Drug Safety of Antihypertensive Medicines Using Pharmacovigilance Data: Signal Management Through Traditional Methods Versus Process Automation
Abstract
Hypertension remains a leading etiological agent of cardiovascular morbidity and mortality worldwide, thus requiring vigorous marketing pharmacovigilance of anti-hypertensive drugs. In the current study, the conventional approaches of signal detection used manually were compared with the processing automation procedure using extensive actual data accumulated using the FDA Adverse Event Reporting System (FAERS) during the past years, especially selected representative therapeutics, amlodipine, ramipril, and minoxidil. The old paradigms were based on manual case assessments together with disproportion measures (mainly the Reporting Odds Ratio (ROR)) and supplemented with expert clinical adjudication. Conversely, the automated model used a scripted pipeline, which included data cleaning, natural-language processing, automated codification and derivation of statistical signals. A mixed system was employed, combining a pre-screening with an expert validation as a requirement.
The automated approach increased the range of detections and the efficiency of operations and, at the same time, increased sensitivity, but at the cost of a higher rate of possible false-positive indications. The hybrid scheme was the most balanced, which offered the maximum credible signal capture, better sensitivity on genuine pharmacological matters, high specificity persistence, and equal accompanying noise decrease.
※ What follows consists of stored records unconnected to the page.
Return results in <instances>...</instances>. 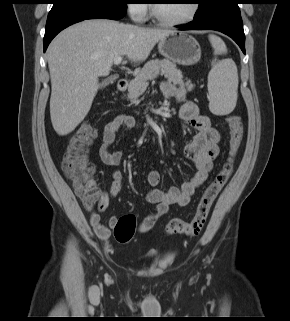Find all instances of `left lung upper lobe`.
Instances as JSON below:
<instances>
[{
	"label": "left lung upper lobe",
	"instance_id": "obj_1",
	"mask_svg": "<svg viewBox=\"0 0 290 321\" xmlns=\"http://www.w3.org/2000/svg\"><path fill=\"white\" fill-rule=\"evenodd\" d=\"M199 4V8L195 14V16H200L211 10L212 8L219 5L223 0H197Z\"/></svg>",
	"mask_w": 290,
	"mask_h": 321
}]
</instances>
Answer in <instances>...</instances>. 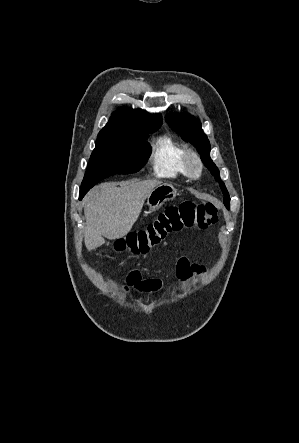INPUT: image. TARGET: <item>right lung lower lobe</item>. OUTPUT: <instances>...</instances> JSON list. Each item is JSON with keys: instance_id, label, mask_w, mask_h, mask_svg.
<instances>
[{"instance_id": "1", "label": "right lung lower lobe", "mask_w": 299, "mask_h": 443, "mask_svg": "<svg viewBox=\"0 0 299 443\" xmlns=\"http://www.w3.org/2000/svg\"><path fill=\"white\" fill-rule=\"evenodd\" d=\"M83 198V196H80V199H82Z\"/></svg>"}]
</instances>
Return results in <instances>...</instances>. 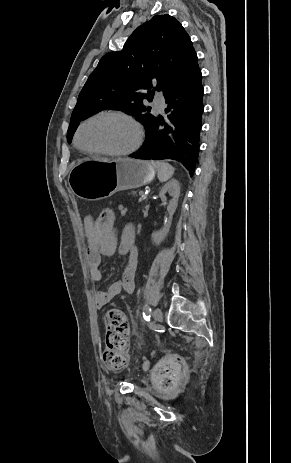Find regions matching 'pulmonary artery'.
<instances>
[{"label":"pulmonary artery","instance_id":"1","mask_svg":"<svg viewBox=\"0 0 291 463\" xmlns=\"http://www.w3.org/2000/svg\"><path fill=\"white\" fill-rule=\"evenodd\" d=\"M154 103L157 110L162 111L164 109L165 100L162 95L156 94Z\"/></svg>","mask_w":291,"mask_h":463}]
</instances>
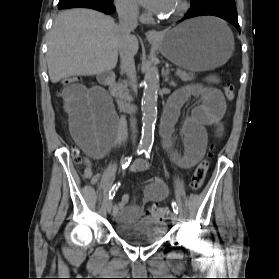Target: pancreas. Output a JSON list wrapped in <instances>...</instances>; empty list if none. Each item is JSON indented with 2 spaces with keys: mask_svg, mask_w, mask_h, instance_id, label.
Listing matches in <instances>:
<instances>
[{
  "mask_svg": "<svg viewBox=\"0 0 279 279\" xmlns=\"http://www.w3.org/2000/svg\"><path fill=\"white\" fill-rule=\"evenodd\" d=\"M176 75L179 77V79H181L182 81L186 82V81H191L192 79H194V76L192 73H187L185 71L182 70H177L176 71ZM127 82L126 81H120L116 88H117V95L120 98L123 99H128L129 98V91L127 89Z\"/></svg>",
  "mask_w": 279,
  "mask_h": 279,
  "instance_id": "cf45deb5",
  "label": "pancreas"
}]
</instances>
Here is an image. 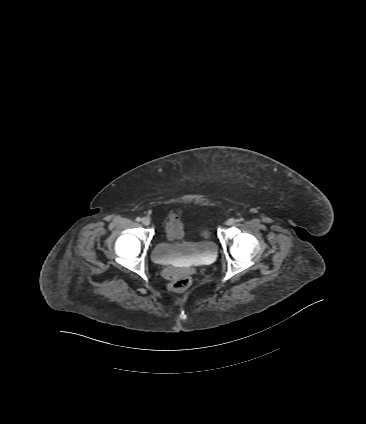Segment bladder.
<instances>
[{
	"label": "bladder",
	"instance_id": "bladder-1",
	"mask_svg": "<svg viewBox=\"0 0 366 424\" xmlns=\"http://www.w3.org/2000/svg\"><path fill=\"white\" fill-rule=\"evenodd\" d=\"M216 255L217 246L209 240L184 241L181 243L158 241L151 251L152 259L159 264H169L182 259L202 262L213 259Z\"/></svg>",
	"mask_w": 366,
	"mask_h": 424
}]
</instances>
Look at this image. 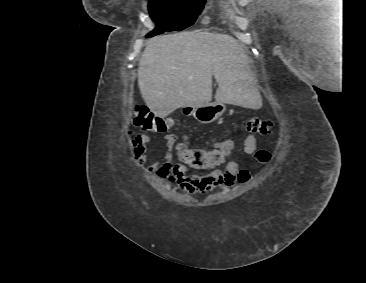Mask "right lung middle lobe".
I'll return each mask as SVG.
<instances>
[{"label":"right lung middle lobe","mask_w":366,"mask_h":283,"mask_svg":"<svg viewBox=\"0 0 366 283\" xmlns=\"http://www.w3.org/2000/svg\"><path fill=\"white\" fill-rule=\"evenodd\" d=\"M205 0H149V13L156 28L147 36L180 31L194 23Z\"/></svg>","instance_id":"obj_1"}]
</instances>
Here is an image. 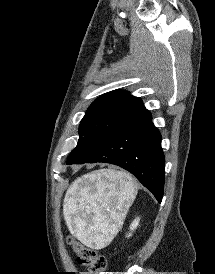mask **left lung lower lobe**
Listing matches in <instances>:
<instances>
[{"instance_id":"1","label":"left lung lower lobe","mask_w":215,"mask_h":274,"mask_svg":"<svg viewBox=\"0 0 215 274\" xmlns=\"http://www.w3.org/2000/svg\"><path fill=\"white\" fill-rule=\"evenodd\" d=\"M165 157L161 135L146 109L113 130L98 146L79 161L67 164L105 162L131 172L160 203L164 189Z\"/></svg>"}]
</instances>
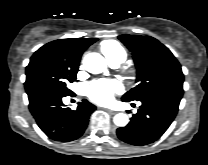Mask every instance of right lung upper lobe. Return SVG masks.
<instances>
[{
	"instance_id": "1",
	"label": "right lung upper lobe",
	"mask_w": 208,
	"mask_h": 165,
	"mask_svg": "<svg viewBox=\"0 0 208 165\" xmlns=\"http://www.w3.org/2000/svg\"><path fill=\"white\" fill-rule=\"evenodd\" d=\"M96 38H71V39H59L50 42L51 44L60 45L66 48L69 52L81 57L82 53L94 42Z\"/></svg>"
}]
</instances>
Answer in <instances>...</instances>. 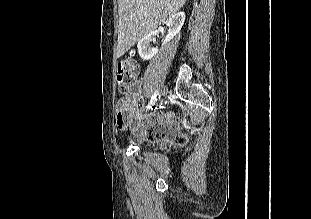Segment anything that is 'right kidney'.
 I'll list each match as a JSON object with an SVG mask.
<instances>
[{
  "mask_svg": "<svg viewBox=\"0 0 311 219\" xmlns=\"http://www.w3.org/2000/svg\"><path fill=\"white\" fill-rule=\"evenodd\" d=\"M185 21V13L179 12L175 15L171 16L170 19L167 22V25L169 27L168 35L166 39L163 42V45L167 44L170 40H172L181 30L183 24ZM157 35V31H151L147 35H145L143 38H141L137 44L138 53L139 56L143 60H149L154 55L157 54V49L151 47V41H154L155 37Z\"/></svg>",
  "mask_w": 311,
  "mask_h": 219,
  "instance_id": "right-kidney-1",
  "label": "right kidney"
}]
</instances>
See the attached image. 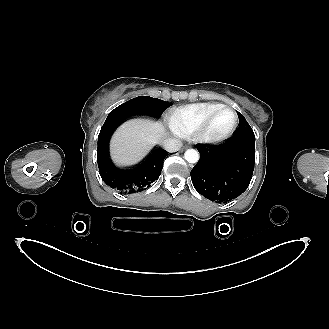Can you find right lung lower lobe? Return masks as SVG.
<instances>
[{
    "instance_id": "right-lung-lower-lobe-1",
    "label": "right lung lower lobe",
    "mask_w": 329,
    "mask_h": 329,
    "mask_svg": "<svg viewBox=\"0 0 329 329\" xmlns=\"http://www.w3.org/2000/svg\"><path fill=\"white\" fill-rule=\"evenodd\" d=\"M121 121H105L98 136L97 163L103 181L121 193H135L148 188L157 180L162 171L163 160L168 152L154 149L137 167L120 170L109 158L108 142L113 130Z\"/></svg>"
}]
</instances>
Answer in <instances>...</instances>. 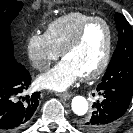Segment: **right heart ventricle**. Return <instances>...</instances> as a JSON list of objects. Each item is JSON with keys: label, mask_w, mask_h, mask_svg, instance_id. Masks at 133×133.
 <instances>
[{"label": "right heart ventricle", "mask_w": 133, "mask_h": 133, "mask_svg": "<svg viewBox=\"0 0 133 133\" xmlns=\"http://www.w3.org/2000/svg\"><path fill=\"white\" fill-rule=\"evenodd\" d=\"M92 17L83 12H69L50 22L46 28L45 35L52 46L60 52L80 26Z\"/></svg>", "instance_id": "obj_1"}]
</instances>
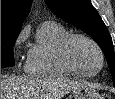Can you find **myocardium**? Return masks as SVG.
Here are the masks:
<instances>
[{"mask_svg":"<svg viewBox=\"0 0 115 99\" xmlns=\"http://www.w3.org/2000/svg\"><path fill=\"white\" fill-rule=\"evenodd\" d=\"M85 40L92 44L94 48L97 50L99 57H100V65L99 68L94 71V72H85L81 70L73 61L72 56H71V45L75 40ZM60 54L63 62L66 64V66L75 74L83 76V77H93L96 76L104 67L105 64V56L103 53L102 48L100 45L90 36H87L85 34H80V33H75V34H70L62 43L61 49H60Z\"/></svg>","mask_w":115,"mask_h":99,"instance_id":"1","label":"myocardium"}]
</instances>
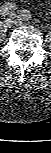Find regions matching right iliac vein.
I'll return each instance as SVG.
<instances>
[{
  "label": "right iliac vein",
  "mask_w": 51,
  "mask_h": 153,
  "mask_svg": "<svg viewBox=\"0 0 51 153\" xmlns=\"http://www.w3.org/2000/svg\"><path fill=\"white\" fill-rule=\"evenodd\" d=\"M15 21H14V18H7L5 19L4 21V27L5 28H11L13 25H14Z\"/></svg>",
  "instance_id": "right-iliac-vein-1"
}]
</instances>
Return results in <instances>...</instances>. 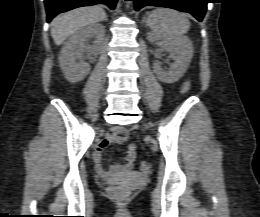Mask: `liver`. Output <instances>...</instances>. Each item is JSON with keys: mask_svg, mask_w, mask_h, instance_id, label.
I'll return each instance as SVG.
<instances>
[{"mask_svg": "<svg viewBox=\"0 0 260 217\" xmlns=\"http://www.w3.org/2000/svg\"><path fill=\"white\" fill-rule=\"evenodd\" d=\"M105 11L98 6L81 7L61 15L51 22V36L56 45H61L66 38L81 28L105 20Z\"/></svg>", "mask_w": 260, "mask_h": 217, "instance_id": "obj_1", "label": "liver"}]
</instances>
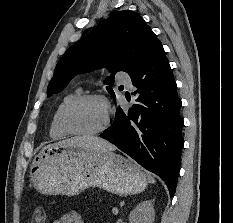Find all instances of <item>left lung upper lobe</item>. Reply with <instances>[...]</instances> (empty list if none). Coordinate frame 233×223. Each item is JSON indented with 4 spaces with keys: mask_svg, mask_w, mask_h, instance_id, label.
Returning <instances> with one entry per match:
<instances>
[{
    "mask_svg": "<svg viewBox=\"0 0 233 223\" xmlns=\"http://www.w3.org/2000/svg\"><path fill=\"white\" fill-rule=\"evenodd\" d=\"M156 40V35L137 13H114L65 52L48 85V97L62 91L76 74L100 67H107L112 73L124 71L131 75ZM113 82L114 75L105 80L108 85ZM107 90L114 94L110 87Z\"/></svg>",
    "mask_w": 233,
    "mask_h": 223,
    "instance_id": "obj_1",
    "label": "left lung upper lobe"
}]
</instances>
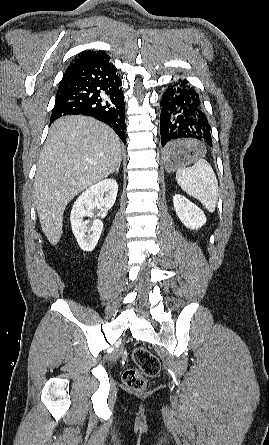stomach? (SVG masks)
Wrapping results in <instances>:
<instances>
[{
    "label": "stomach",
    "instance_id": "0dacf381",
    "mask_svg": "<svg viewBox=\"0 0 269 445\" xmlns=\"http://www.w3.org/2000/svg\"><path fill=\"white\" fill-rule=\"evenodd\" d=\"M188 142H191V146L188 145ZM199 150L200 144L197 141L182 142L177 152L163 154V165L169 172L175 171L179 167H185L198 158Z\"/></svg>",
    "mask_w": 269,
    "mask_h": 445
}]
</instances>
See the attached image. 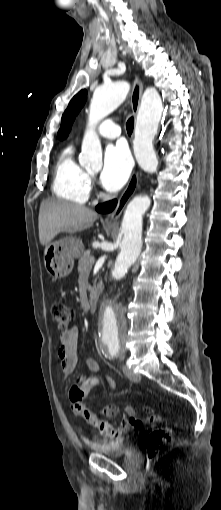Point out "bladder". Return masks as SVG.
I'll list each match as a JSON object with an SVG mask.
<instances>
[{
	"label": "bladder",
	"mask_w": 221,
	"mask_h": 510,
	"mask_svg": "<svg viewBox=\"0 0 221 510\" xmlns=\"http://www.w3.org/2000/svg\"><path fill=\"white\" fill-rule=\"evenodd\" d=\"M134 447V436L126 435L117 441L101 440L93 443L90 449L108 457L118 458L127 455Z\"/></svg>",
	"instance_id": "31cf9c89"
}]
</instances>
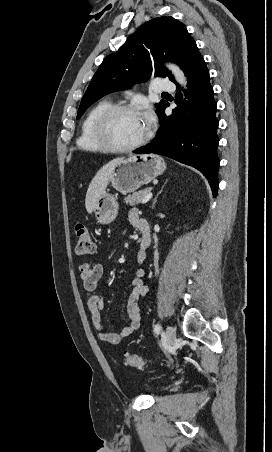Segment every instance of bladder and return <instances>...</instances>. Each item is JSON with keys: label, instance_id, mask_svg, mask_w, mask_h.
<instances>
[{"label": "bladder", "instance_id": "obj_1", "mask_svg": "<svg viewBox=\"0 0 272 452\" xmlns=\"http://www.w3.org/2000/svg\"><path fill=\"white\" fill-rule=\"evenodd\" d=\"M145 385H146L145 381H140V382L137 384V387L139 388V387H143V386H145Z\"/></svg>", "mask_w": 272, "mask_h": 452}]
</instances>
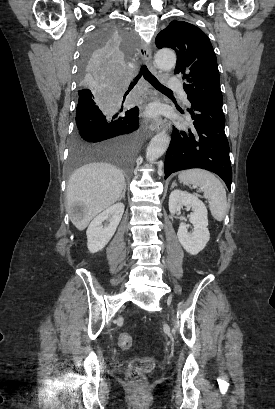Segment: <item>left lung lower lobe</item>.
Listing matches in <instances>:
<instances>
[{
	"mask_svg": "<svg viewBox=\"0 0 275 409\" xmlns=\"http://www.w3.org/2000/svg\"><path fill=\"white\" fill-rule=\"evenodd\" d=\"M190 103L187 110L194 120L193 126L186 131L173 128L165 158V179L180 170L202 168L219 175L230 191L232 170L222 106Z\"/></svg>",
	"mask_w": 275,
	"mask_h": 409,
	"instance_id": "obj_1",
	"label": "left lung lower lobe"
}]
</instances>
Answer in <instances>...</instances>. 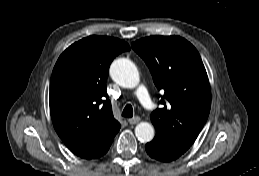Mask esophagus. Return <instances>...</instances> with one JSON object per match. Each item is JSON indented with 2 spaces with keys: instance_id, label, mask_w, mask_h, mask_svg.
Instances as JSON below:
<instances>
[{
  "instance_id": "34e87169",
  "label": "esophagus",
  "mask_w": 259,
  "mask_h": 176,
  "mask_svg": "<svg viewBox=\"0 0 259 176\" xmlns=\"http://www.w3.org/2000/svg\"><path fill=\"white\" fill-rule=\"evenodd\" d=\"M140 120H141L140 117H133V118H130L128 120V122H129L130 125H135V124L139 123Z\"/></svg>"
}]
</instances>
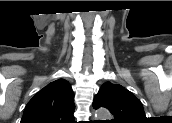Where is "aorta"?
I'll use <instances>...</instances> for the list:
<instances>
[{
	"mask_svg": "<svg viewBox=\"0 0 172 123\" xmlns=\"http://www.w3.org/2000/svg\"><path fill=\"white\" fill-rule=\"evenodd\" d=\"M95 117L98 120H105L107 118H110L111 116H110V113L108 112V110L101 108L95 112Z\"/></svg>",
	"mask_w": 172,
	"mask_h": 123,
	"instance_id": "obj_1",
	"label": "aorta"
}]
</instances>
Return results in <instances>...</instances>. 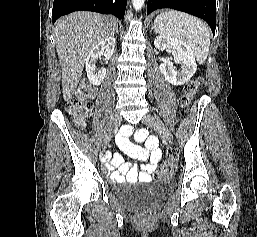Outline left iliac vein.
I'll use <instances>...</instances> for the list:
<instances>
[{
  "label": "left iliac vein",
  "instance_id": "4c4485c4",
  "mask_svg": "<svg viewBox=\"0 0 257 237\" xmlns=\"http://www.w3.org/2000/svg\"><path fill=\"white\" fill-rule=\"evenodd\" d=\"M142 122L145 125L153 128L164 141H166L169 144L173 143V137L170 131L159 118L148 114L144 116Z\"/></svg>",
  "mask_w": 257,
  "mask_h": 237
}]
</instances>
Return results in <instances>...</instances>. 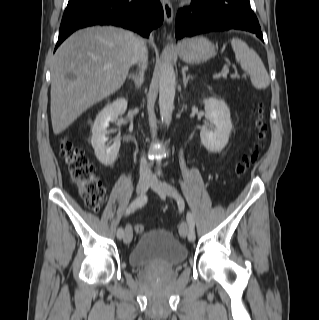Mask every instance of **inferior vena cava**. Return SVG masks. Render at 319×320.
<instances>
[{
  "label": "inferior vena cava",
  "mask_w": 319,
  "mask_h": 320,
  "mask_svg": "<svg viewBox=\"0 0 319 320\" xmlns=\"http://www.w3.org/2000/svg\"><path fill=\"white\" fill-rule=\"evenodd\" d=\"M134 63H139L142 67V71L147 67V49L144 41L140 38L136 39V49L133 57ZM151 174V170L147 164L146 159L143 157L140 162V175L141 176H149Z\"/></svg>",
  "instance_id": "obj_1"
}]
</instances>
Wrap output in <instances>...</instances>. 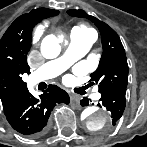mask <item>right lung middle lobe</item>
Wrapping results in <instances>:
<instances>
[{"label": "right lung middle lobe", "mask_w": 147, "mask_h": 147, "mask_svg": "<svg viewBox=\"0 0 147 147\" xmlns=\"http://www.w3.org/2000/svg\"><path fill=\"white\" fill-rule=\"evenodd\" d=\"M29 34H30V35L32 34V28L29 29Z\"/></svg>", "instance_id": "1"}]
</instances>
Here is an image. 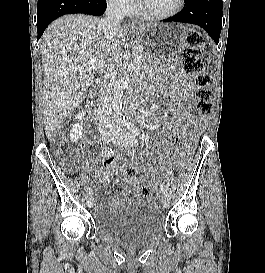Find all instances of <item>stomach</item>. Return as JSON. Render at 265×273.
<instances>
[{
  "instance_id": "1",
  "label": "stomach",
  "mask_w": 265,
  "mask_h": 273,
  "mask_svg": "<svg viewBox=\"0 0 265 273\" xmlns=\"http://www.w3.org/2000/svg\"><path fill=\"white\" fill-rule=\"evenodd\" d=\"M185 30H194V25H154L139 27L131 31L139 44H131V49H145L138 55L140 64H174V51L162 49H177L179 40L186 35ZM158 49V51H151Z\"/></svg>"
}]
</instances>
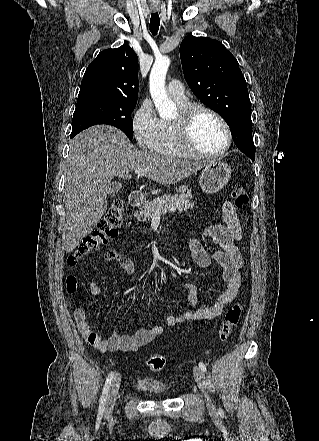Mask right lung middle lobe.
<instances>
[{
    "label": "right lung middle lobe",
    "instance_id": "obj_1",
    "mask_svg": "<svg viewBox=\"0 0 319 441\" xmlns=\"http://www.w3.org/2000/svg\"><path fill=\"white\" fill-rule=\"evenodd\" d=\"M135 105L136 102L126 100L78 99L73 115L71 138L90 126L108 124L121 129L132 140L131 113Z\"/></svg>",
    "mask_w": 319,
    "mask_h": 441
}]
</instances>
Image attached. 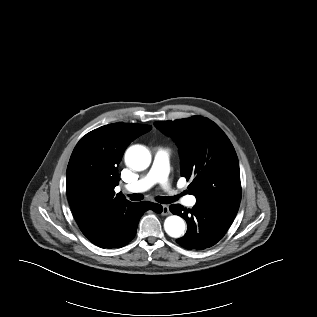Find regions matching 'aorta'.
Returning a JSON list of instances; mask_svg holds the SVG:
<instances>
[{
  "label": "aorta",
  "instance_id": "aorta-1",
  "mask_svg": "<svg viewBox=\"0 0 317 317\" xmlns=\"http://www.w3.org/2000/svg\"><path fill=\"white\" fill-rule=\"evenodd\" d=\"M125 163L135 171H143L147 169L151 163V154L149 150L142 145L131 146L125 153ZM185 228L184 220L177 215L168 216L164 221L165 232L173 238L181 237Z\"/></svg>",
  "mask_w": 317,
  "mask_h": 317
}]
</instances>
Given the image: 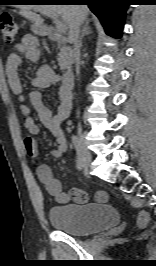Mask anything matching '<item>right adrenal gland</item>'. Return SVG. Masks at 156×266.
<instances>
[{
	"mask_svg": "<svg viewBox=\"0 0 156 266\" xmlns=\"http://www.w3.org/2000/svg\"><path fill=\"white\" fill-rule=\"evenodd\" d=\"M92 30H91V26H90V20H86L84 25H83V29H82V33H81V37H80V45L82 46V41L85 35L91 34Z\"/></svg>",
	"mask_w": 156,
	"mask_h": 266,
	"instance_id": "right-adrenal-gland-1",
	"label": "right adrenal gland"
}]
</instances>
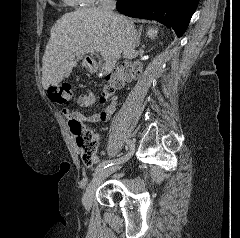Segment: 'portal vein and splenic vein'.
<instances>
[{
  "mask_svg": "<svg viewBox=\"0 0 240 238\" xmlns=\"http://www.w3.org/2000/svg\"><path fill=\"white\" fill-rule=\"evenodd\" d=\"M85 50H86V52H89V53H94V52H95V50H94V48H93L92 45L86 46ZM111 67H113L112 62L106 61V62L104 63V68H105V69H110Z\"/></svg>",
  "mask_w": 240,
  "mask_h": 238,
  "instance_id": "obj_1",
  "label": "portal vein and splenic vein"
}]
</instances>
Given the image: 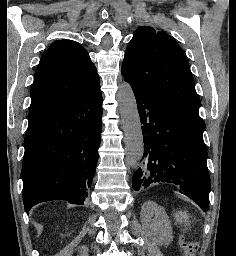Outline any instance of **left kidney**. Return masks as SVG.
<instances>
[{
    "instance_id": "left-kidney-1",
    "label": "left kidney",
    "mask_w": 236,
    "mask_h": 256,
    "mask_svg": "<svg viewBox=\"0 0 236 256\" xmlns=\"http://www.w3.org/2000/svg\"><path fill=\"white\" fill-rule=\"evenodd\" d=\"M141 224L147 236L155 240L157 246H168L172 242L170 220L162 206L156 202H145L141 208Z\"/></svg>"
}]
</instances>
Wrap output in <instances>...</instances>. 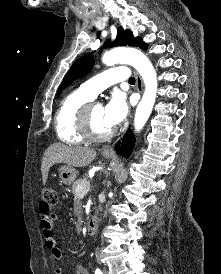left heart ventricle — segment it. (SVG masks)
I'll list each match as a JSON object with an SVG mask.
<instances>
[{"mask_svg": "<svg viewBox=\"0 0 221 274\" xmlns=\"http://www.w3.org/2000/svg\"><path fill=\"white\" fill-rule=\"evenodd\" d=\"M103 111L104 107L100 104L94 105L91 111L93 127L99 133H106L109 131V129L103 123Z\"/></svg>", "mask_w": 221, "mask_h": 274, "instance_id": "left-heart-ventricle-1", "label": "left heart ventricle"}]
</instances>
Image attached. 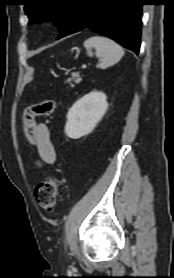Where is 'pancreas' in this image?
Masks as SVG:
<instances>
[{"mask_svg": "<svg viewBox=\"0 0 174 278\" xmlns=\"http://www.w3.org/2000/svg\"><path fill=\"white\" fill-rule=\"evenodd\" d=\"M81 80L82 78L80 77V75L78 73H74L72 74V78L67 79V82L72 85V81H74L75 83H79Z\"/></svg>", "mask_w": 174, "mask_h": 278, "instance_id": "pancreas-1", "label": "pancreas"}]
</instances>
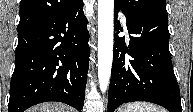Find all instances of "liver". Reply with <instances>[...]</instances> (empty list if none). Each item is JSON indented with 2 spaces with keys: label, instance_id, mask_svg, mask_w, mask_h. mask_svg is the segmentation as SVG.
<instances>
[{
  "label": "liver",
  "instance_id": "1",
  "mask_svg": "<svg viewBox=\"0 0 193 112\" xmlns=\"http://www.w3.org/2000/svg\"><path fill=\"white\" fill-rule=\"evenodd\" d=\"M72 109L60 103H44L28 109L27 112H71Z\"/></svg>",
  "mask_w": 193,
  "mask_h": 112
}]
</instances>
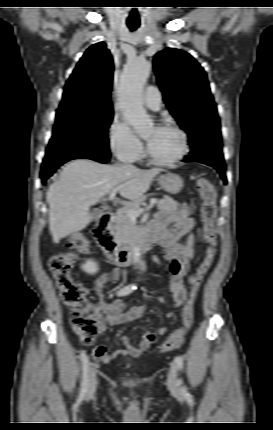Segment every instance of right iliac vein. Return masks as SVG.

These results support the idea that hybrid signal management systems, which consist of automated routine and high-volume processes with domain knowledge to make conclusive judgments, is optimal, scalable, and regulatory compliant to the current condition of pharmacovigilance, especially in resource-limited environments.
Conclusion: This comparative evaluation of the signal detection methodologies of anti-hypertensive drugs gives a clear outline of the supplementary benefits of both the traditional and automated application techniques. Hybrid models are therefore an evidence based and pragmatic step towards modern signal management especially relevant in the changing pharmacovigilance set ups of India and other regions that face similar data and resource bottlenecks.